静けさの中にもほとばしる熱気、マイケル・マン監督の抑制された演出が、男達の生きざまを輝かせます。自分を信じ、自分を貫こうとする男の美学が、我々観る者の心を激しく揺さぶります。
アメリカのCBSの人気報道番組「60ミニッツ」の舞台裏で実際に起きた事件を描く、実録社会派ドラマで、「60ミニッツ」の敏腕プロデューサー、ローウェル・バーグマン(アル・パチーノ)とタバコ会社の不正を内部告発した、ジェフリー・ワイガンド(ラッセル・クロウ)という二人の実在する男達の熱い戦いを実録タッチで描いています。
2時間38分と長い上映時間ですが、マイケル・マン監督の工夫を凝らした演出がピリピリするような緊張感を持続させてくれます。
まず、実話に基づいている事もあって、手持ち撮影によるドキュメンタリー・タッチが実に効果を上げているなと思います。
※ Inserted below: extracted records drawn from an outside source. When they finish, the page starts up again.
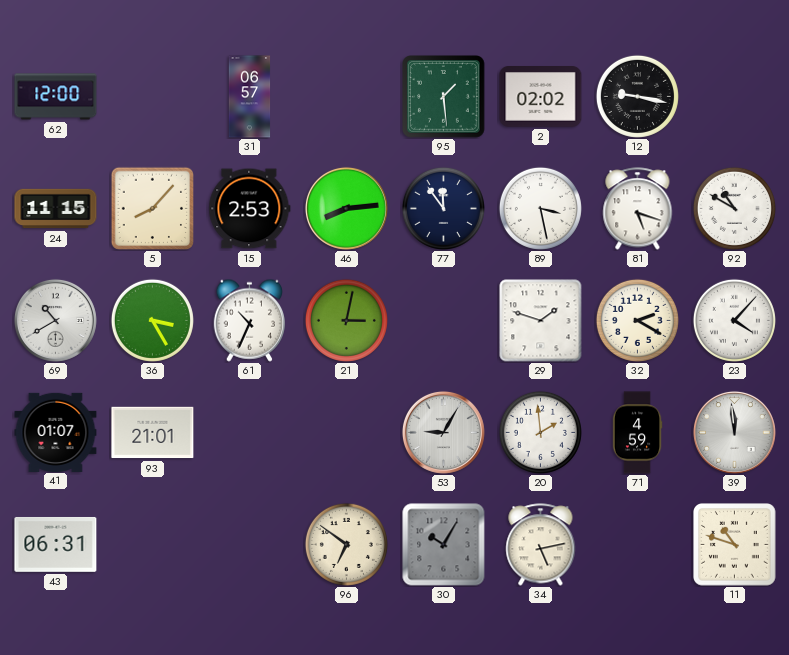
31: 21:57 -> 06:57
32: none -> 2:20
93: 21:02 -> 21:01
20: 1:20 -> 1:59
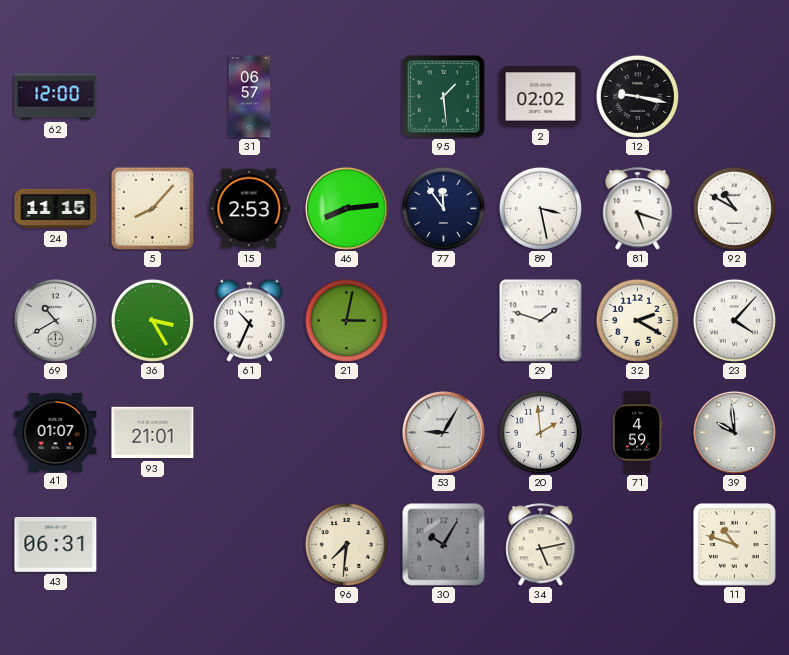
39: 11:59 -> 9:59
96: 6:51 -> 7:31
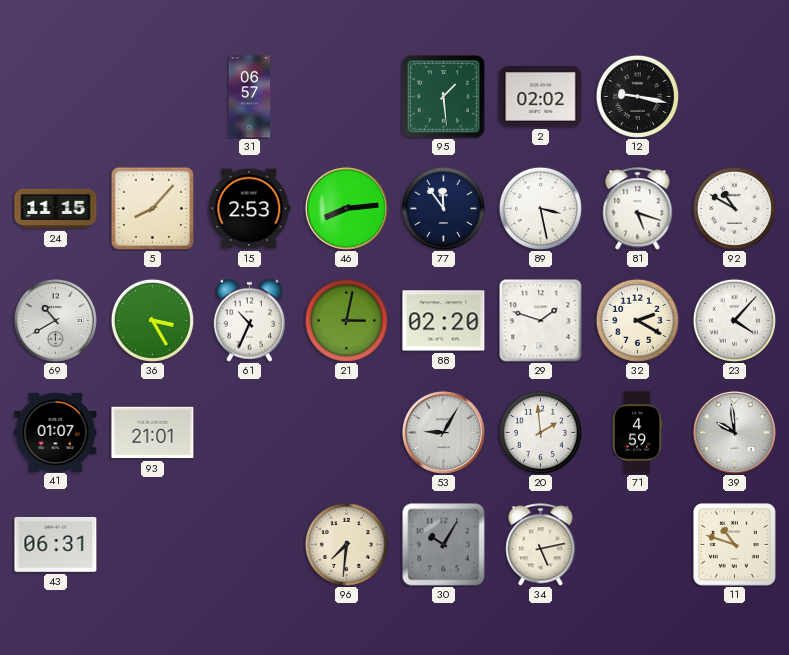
62: 12:00 -> none
88: none -> 02:20
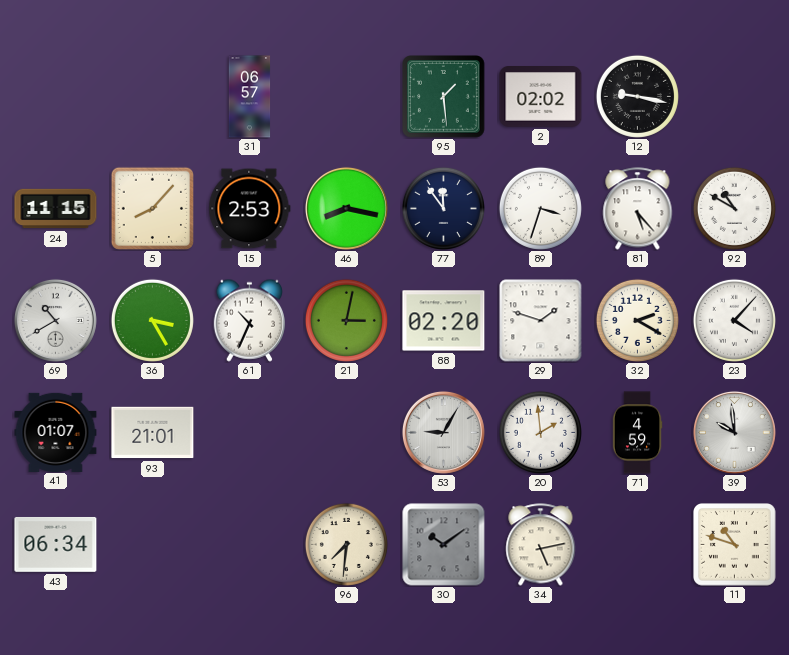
46: 8:14 -> 8:17
89: 3:28 -> 3:33
81: 5:18 -> 5:23
43: 06:31 -> 06:34
30: 10:05 -> 10:09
更に、クローズ・アップやスローモーションで画面にメリハリをつけ、バーグマンのジャーナリストとしての信念と、ワイガンドの迷える複雑な心情を鮮やかに映し出していると思います。
このワイガンドが内部告発をする段になって、様々な圧力がかかり、身の危険や家族崩壊の危機にさらされる事になります。凄まじいまでの葛藤と戦い、ワイガンドは強固な正義心を貫こうとします。
現実問題として、このような過酷な試練にさらされた時、人間は理想というものを貫き通せるものであろうか? 人間は本来は、もっともっと弱いはずだし、このワイガンドの勇気を我々は現実のものとして、受け止められるであろうか?—-と、自問自答せざるを得ません。
様々な脅迫に耐えられず、夫から離れていったワイガンドの妻は、現実的な人間らしさを象徴するキャラクターでもあります。ただ、残念ながら、この女性は丁寧に描かれていたとは言い難く、このドラマの枠外へと追いやられてしまっています。こう考えてくると、結局のところ、ワイガンドの正義心を前へと突き動かしているのは、”男と男の信頼関係”だったのだと思います。
バーグマンの信念、それは、自分の情報源になってくれる人間を守ってやる事。これがジャーナリストの鉄則だと信じているのです。CBSがタバコ会社の圧力に負けて放送が中止になれば、新聞社へ情報を流し、あらゆる手段を使ってでも、この内部告発を世間に伝えようとするのです。
ワイガンドの勇気に報いるために、バーグマンもまた、組織の中での自分の立場を顧みる事などしないのです。この二人の男の稀有な勇気と信頼が、長く険しい道のりの果て、真実の公開へとたどり着かせるのです。
我々が日頃、享受している「言論の自由」や「報道の自由」は、これら多くの犠牲や努力の上に成り立っているのだと、あらためて痛感させられます。
バーグマンとワイガンドが命を懸けて示してくれた大きな理想。これは、まぎれもなく、れっきとした事実なのです。
なお、この映画は1999年度のLA批評家協会の最優秀作品賞、最優秀主演男優賞(ラッセル・クロウ)、最優秀助演男優賞(クリストファー・プラマー)、最優秀撮影賞を受賞し、また、同年の全米批評家協会の最優秀主演男優賞(ラッセル・クロウ)、最優秀助演男優賞(クリストファー・プラマー)を受賞しています。